▽

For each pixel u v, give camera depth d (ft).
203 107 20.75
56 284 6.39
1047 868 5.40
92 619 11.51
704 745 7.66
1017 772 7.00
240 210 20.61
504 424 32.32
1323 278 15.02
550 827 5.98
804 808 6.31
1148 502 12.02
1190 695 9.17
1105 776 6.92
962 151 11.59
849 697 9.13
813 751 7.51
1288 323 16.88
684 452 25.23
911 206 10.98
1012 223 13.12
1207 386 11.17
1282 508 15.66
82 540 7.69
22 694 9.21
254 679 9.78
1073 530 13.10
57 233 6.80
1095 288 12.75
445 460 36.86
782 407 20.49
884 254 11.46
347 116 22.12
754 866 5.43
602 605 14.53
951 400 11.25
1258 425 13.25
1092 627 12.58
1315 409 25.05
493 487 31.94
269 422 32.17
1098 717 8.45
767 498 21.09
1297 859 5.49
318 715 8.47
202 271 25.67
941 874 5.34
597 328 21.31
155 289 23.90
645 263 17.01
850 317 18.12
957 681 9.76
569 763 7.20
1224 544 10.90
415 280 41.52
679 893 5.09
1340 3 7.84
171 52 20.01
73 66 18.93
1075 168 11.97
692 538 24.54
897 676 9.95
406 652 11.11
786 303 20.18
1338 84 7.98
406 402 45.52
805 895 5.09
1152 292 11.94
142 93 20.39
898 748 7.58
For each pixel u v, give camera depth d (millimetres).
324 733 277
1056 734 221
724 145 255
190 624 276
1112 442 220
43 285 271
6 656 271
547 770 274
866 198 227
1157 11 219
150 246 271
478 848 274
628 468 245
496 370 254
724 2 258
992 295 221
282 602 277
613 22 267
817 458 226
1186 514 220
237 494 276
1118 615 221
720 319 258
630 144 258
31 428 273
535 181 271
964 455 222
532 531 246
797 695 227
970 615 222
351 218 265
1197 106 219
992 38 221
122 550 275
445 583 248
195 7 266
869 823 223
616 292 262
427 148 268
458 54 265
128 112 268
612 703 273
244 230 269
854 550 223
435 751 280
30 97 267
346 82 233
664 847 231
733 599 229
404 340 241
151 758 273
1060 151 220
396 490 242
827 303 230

△

Work required.
Word for word, quote the lines from the line containing "142 93 20.39" through the end of the material, both included, and nothing else.

Written solution.
142 93 20.39
898 748 7.58
For each pixel u v, give camera depth d (millimetres).
324 733 277
1056 734 221
724 145 255
190 624 276
1112 442 220
43 285 271
6 656 271
547 770 274
866 198 227
1157 11 219
150 246 271
478 848 274
628 468 245
496 370 254
724 2 258
992 295 221
282 602 277
613 22 267
817 458 226
1186 514 220
237 494 276
1118 615 221
720 319 258
630 144 258
31 428 273
535 181 271
964 455 222
532 531 246
797 695 227
970 615 222
351 218 265
1197 106 219
992 38 221
122 550 275
445 583 248
195 7 266
869 823 223
616 292 262
427 148 268
458 54 265
128 112 268
612 703 273
244 230 269
854 550 223
435 751 280
30 97 267
346 82 233
664 847 231
733 599 229
404 340 241
151 758 273
1060 151 220
396 490 242
827 303 230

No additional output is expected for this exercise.